Everyone in their life will come across this confusing in life. Doing something which is not YOU, yourself! Do you know what you want in your life? Do you know how to create yourself for future or better? Well, to me i dont know what i want YET. Maybe i have something in my mind but, it will not come true. For gals, im sure everyone wish to have a good husband which loves us always. Elaine, remember i told u before that HE can only be admired instead of being a lover? I dont know why, after so long and this time we meet up, i feel the passion is there.
We talked and we were like so loving as before. But he said he cant trust me anymore. I am angry to myself. Why i cant think nicely before i do something.
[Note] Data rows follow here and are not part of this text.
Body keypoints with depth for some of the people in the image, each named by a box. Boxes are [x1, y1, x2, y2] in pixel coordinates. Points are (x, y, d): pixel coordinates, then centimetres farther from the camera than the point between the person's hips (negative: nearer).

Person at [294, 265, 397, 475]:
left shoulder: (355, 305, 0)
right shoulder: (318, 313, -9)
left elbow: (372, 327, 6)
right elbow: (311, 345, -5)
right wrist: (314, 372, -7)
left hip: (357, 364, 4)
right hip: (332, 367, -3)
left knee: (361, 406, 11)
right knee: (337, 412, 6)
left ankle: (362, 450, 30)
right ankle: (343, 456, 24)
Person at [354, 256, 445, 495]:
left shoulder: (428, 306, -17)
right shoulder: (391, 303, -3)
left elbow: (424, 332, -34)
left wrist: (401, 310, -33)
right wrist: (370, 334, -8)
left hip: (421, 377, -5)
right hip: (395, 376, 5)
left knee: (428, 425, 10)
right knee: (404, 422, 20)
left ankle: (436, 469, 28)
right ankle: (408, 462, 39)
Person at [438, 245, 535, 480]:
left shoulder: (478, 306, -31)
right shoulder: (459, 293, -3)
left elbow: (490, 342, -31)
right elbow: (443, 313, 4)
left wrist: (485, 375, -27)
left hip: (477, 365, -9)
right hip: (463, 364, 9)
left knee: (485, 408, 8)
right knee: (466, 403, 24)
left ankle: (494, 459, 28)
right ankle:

Thats why i said, i am confuse with my life. Im not sure what i want. Who am i? Why i did this? Maybe as my friend said, "having the person around never appreciate till the person is not around only want to appreciate him, but its too late". Which is true!! Why human are like that?!
After that night i meet him, i cant stop missing him so badly. This kind of feeling is always on him. The feeling of missing him is so suffering, so torturing! You cant get to see, cant really can call, sms im sure there will be no reply. Everything is just Ignorant! But i will leave him a sms, if he reply then he reply. If not once a while he will call back. You know the feeling once your phone rings... That is so sucks! Make ourself miserable. That is call "fan chin'!! For your info, "fan chin" means, the person is so obvious ignoring you but you still want to talk or find the person.. Get whats that mean? Its the same as my situation. Sometimes i sit down and think, i feel so stupid doing all this. Still, i do it!
Seriously, i dont know why to him, why the feeling cant erase off like others? Its been like this since last year and this year is almost 2 years having this "underground" relationship. This underground relationship is somehow torturing.
Last but not least, all i can do now is wait and let time prove. I cant push myself to get near him, i will make him feel the trust back. Its just matter of time. Hopefully, it works... or it wont. This is how confusing i am lately. I dont know what i want! What is wrong with me?